Oh, for all those who are baffled of what I’m saying here and who the heck I am, my name is
Christine Faye Ordas, and I am an alumnus of Hogwarts. I came from the bronze-and-blue-clad house of the smart ass witch Rowena Ravenclaw and her dictum
“Wit beyond measure is a man’s greatest treasure.” And yes, I know the wonderful Luna Lovegood (she’s such a darling) and Harry Potter’s first crush Cho Chang. I had just left Hogwarts last May. Right now I am trying to pursue a career in magical researches, literature and writing. It’s my dream to inscribe intellectual books, publish and sell them in
Flourish and Blotts for the future Hogwarts students’ use. I am also planning to credibly write for the
Daily Prophet, the magical world’s primary news bulletin. And of course, I will be very much honored to contribute to Mr. Xenophilius Lovegood’s
Quibbler (hence, my interest in magical researches). I have always found the Lovegoods a fascinating family, and I bet working with and for them will be very exciting. Or maybe, in Merlin’s beard’s time, I can write legends and bedtime stories like the famous – and wickedly brilliant – Beedle the Bard.

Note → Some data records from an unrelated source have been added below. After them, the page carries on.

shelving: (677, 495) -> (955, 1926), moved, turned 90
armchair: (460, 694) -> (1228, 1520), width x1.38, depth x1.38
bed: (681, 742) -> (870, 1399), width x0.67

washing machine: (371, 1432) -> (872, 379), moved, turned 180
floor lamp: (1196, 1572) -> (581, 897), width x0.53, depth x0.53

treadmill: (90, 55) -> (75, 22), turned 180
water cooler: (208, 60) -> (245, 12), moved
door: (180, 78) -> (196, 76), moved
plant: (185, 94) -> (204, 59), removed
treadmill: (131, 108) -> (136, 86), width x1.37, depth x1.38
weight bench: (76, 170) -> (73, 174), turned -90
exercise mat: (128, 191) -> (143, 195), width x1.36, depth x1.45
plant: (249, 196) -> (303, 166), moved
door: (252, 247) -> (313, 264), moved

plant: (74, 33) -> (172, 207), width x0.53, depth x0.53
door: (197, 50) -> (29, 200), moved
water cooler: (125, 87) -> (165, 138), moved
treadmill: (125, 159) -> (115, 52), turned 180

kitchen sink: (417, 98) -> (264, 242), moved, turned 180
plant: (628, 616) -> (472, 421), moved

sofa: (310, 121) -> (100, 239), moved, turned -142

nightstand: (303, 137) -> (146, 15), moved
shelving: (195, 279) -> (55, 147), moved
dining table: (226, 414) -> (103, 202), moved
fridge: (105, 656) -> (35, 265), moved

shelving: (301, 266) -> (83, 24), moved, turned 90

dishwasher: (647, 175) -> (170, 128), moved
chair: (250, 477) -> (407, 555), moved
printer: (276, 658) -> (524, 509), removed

And that’s how my life goes these days. I am utterly missing my old school, my friends, the Great Hall, the bronze eagle knocker just outside the Ravenclaw common room, Professor Flitwick (the head of our house), Hogsmeade, the Quidditch matches (although I didn’t actually play for the house), the moving portraits, the castle ghosts, the pumpkins on Halloween, the giant pine trees on Christmas, Rubeus Hagrid’s (Hogwarts’ gamekeeper) tea and treacle fudge – even the crabby Argus Filch (Hogwarts’ caretaker) I miss. Maybe I can visit the school grounds sometimes and see how the magical world’s been doing since Voldemort died (I’ve been spending my months in the muggle world, you see). I’ve heard everybody’s been moving on and starting all over again; the ministry is back on work under Kingsley Shacklebolt; and Harry Potter’s scar haven’t been disturbing him since.
All is well, indeed.
And because of that, we should celebrate and drink firewhisky! Oh, I still don’t drink firewhisky; I can take butterbeer or tea or pumpkin juice – just not firewhisky, please.